Stated goal: Pick up the news report on the Rimsha Masih court case right after its last sentence and carry it on for a few more paragraphs.

━━━━━ Supplied text ━━━━━

A COURT in Pakistan has ruled that Rimsha Masih, the young girl
accused of desecrating the Qur'an (
News, 21 September), should appear in a youth court on Monday
The order was made at a court hearing earlier this week, although a
police investigation had concluded that she was innocent.
Rimsha is currently on bail and in hiding with her family; there
are claims that she has fled to Norway. Her lawyers say that they
will appeal against the ruling in the high court in
Pakistan.
At a separate hearing on Saturday, police submitted a charge
sheet in which they said that the evidence against her had been
planted by a local imam, Mohammed Khalid Chishti, who has waged a
campaign against the Christian community in a district of
Mehrabadi, Islamabad (
News, 7 September).
A police investigator, Munir Jaffery, said that Mr Chishti had
burned pages of an official Qur'an study guide, the Norani Qaida,
and placed the pages in Rimsha's bag in an attempt to stir up
anti-Christian feeling. "Our investigation shows nothing
implicating Rimsha," Mr Jaffery said, "but there is substantive
proof that the imam tampered with evidence to incriminate the
Christian girl."

━━━━━ Recorded data ━━━━━

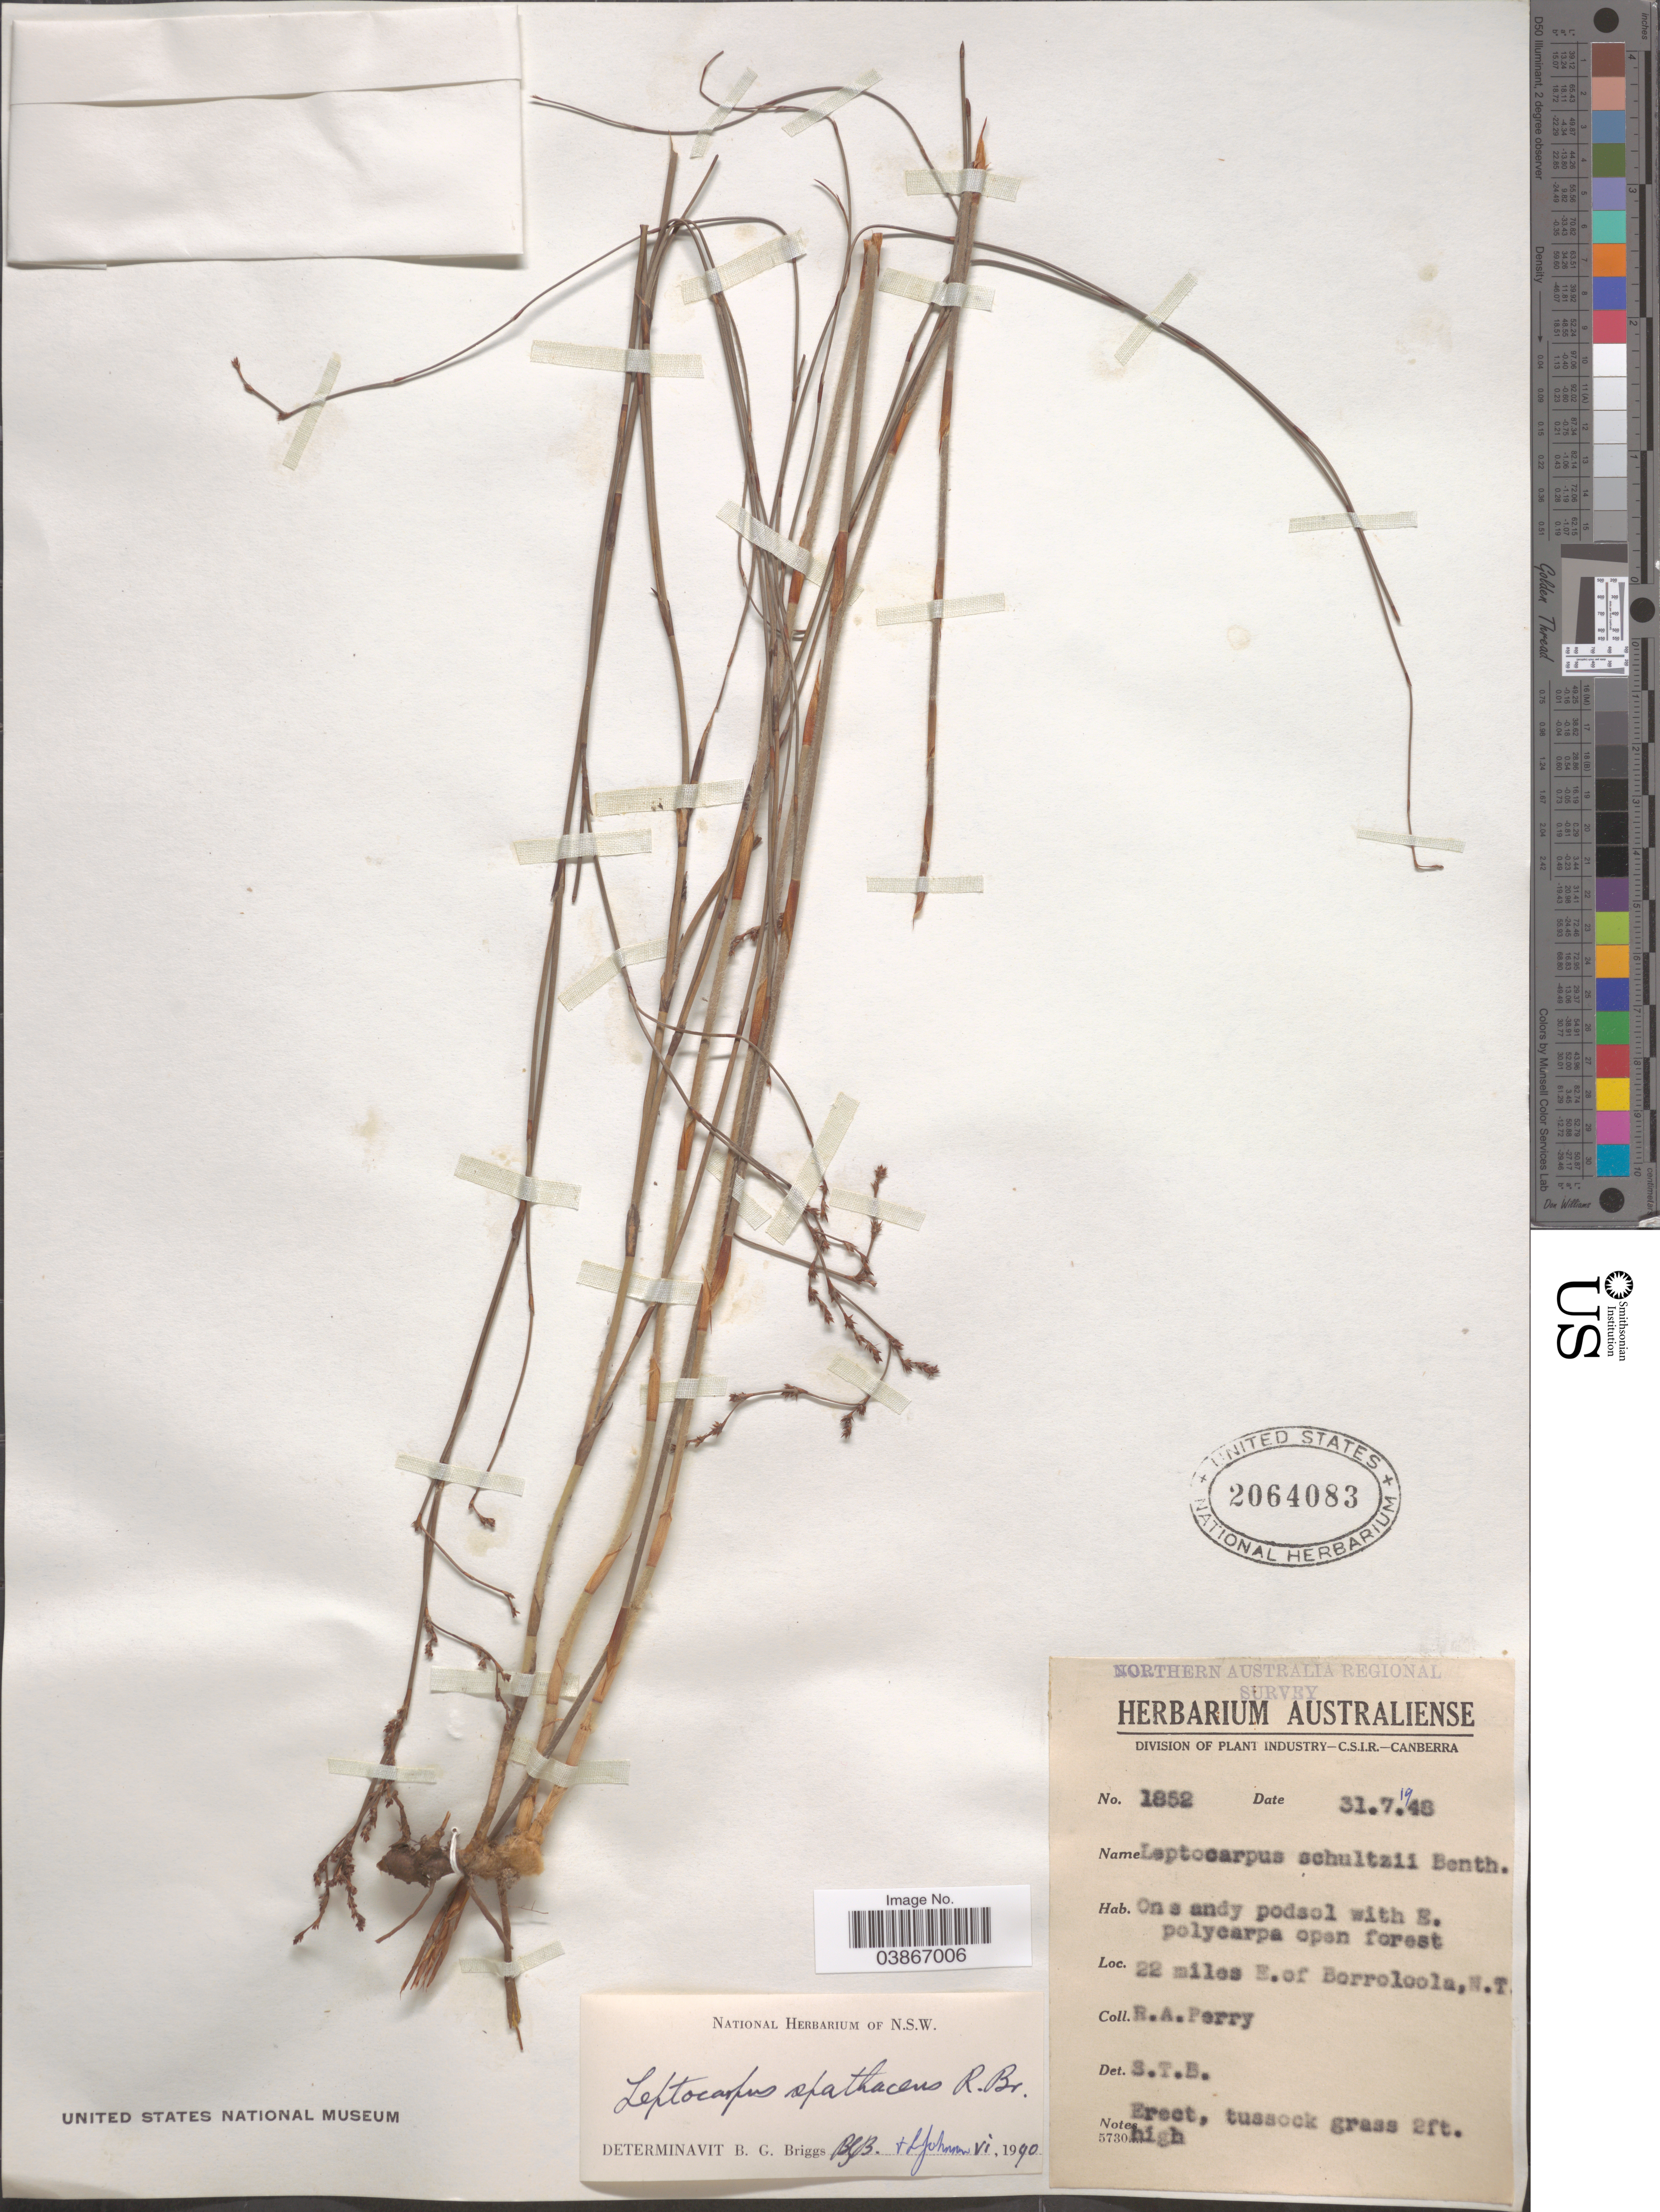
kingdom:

━━━━━

Task output:
Mr Chishti's lawyers accuse the police of bowing to
international pressure, and claim that Rimsha has fled to Norway,
in breach of her bail. The district attorney says that he has been
threatened by police.
If Mr Chishti faces charges, it is likely to be for perjury
rather than for desecrating the Qur'an. Under the blasphemy laws in
Pakistan, desecrating the Qur'an carries the death
penalty.
Last week, the World Council of Churches held a series of open
hearings, to coincide with a meeting of the UN Human Rights Council
in Geneva, on the misuse of Pakistan's blasphemy laws.
The hearings brought together Christians, Muslims, and Hindus.
Attenders included the Bishop of Raiwind in the Church of Pakistan,
the Rt Revd Samuel Azariah; and the Secretary of the Federal Board
of Wafaqul Madares (Islamic schools), Moulana Qari Hanif
Jalandhari
A communiqué issued after the hearings said that the abuse of
the blasphemy laws in Pakistan had "led to physical violence,
damage, destruction of properties, and loss of life among innocent
people over the years"; and it called for an independent
commission to investigate the laws.
The number of victims of the law had been increasing, it said;
many had been forced to live in hiding. Some charges brought under
the laws had been malicious, stemming from personal enmity.
The blasphemy laws date from 1860, when Pakistan was part of
British-ruled India, and they originally protected all faiths.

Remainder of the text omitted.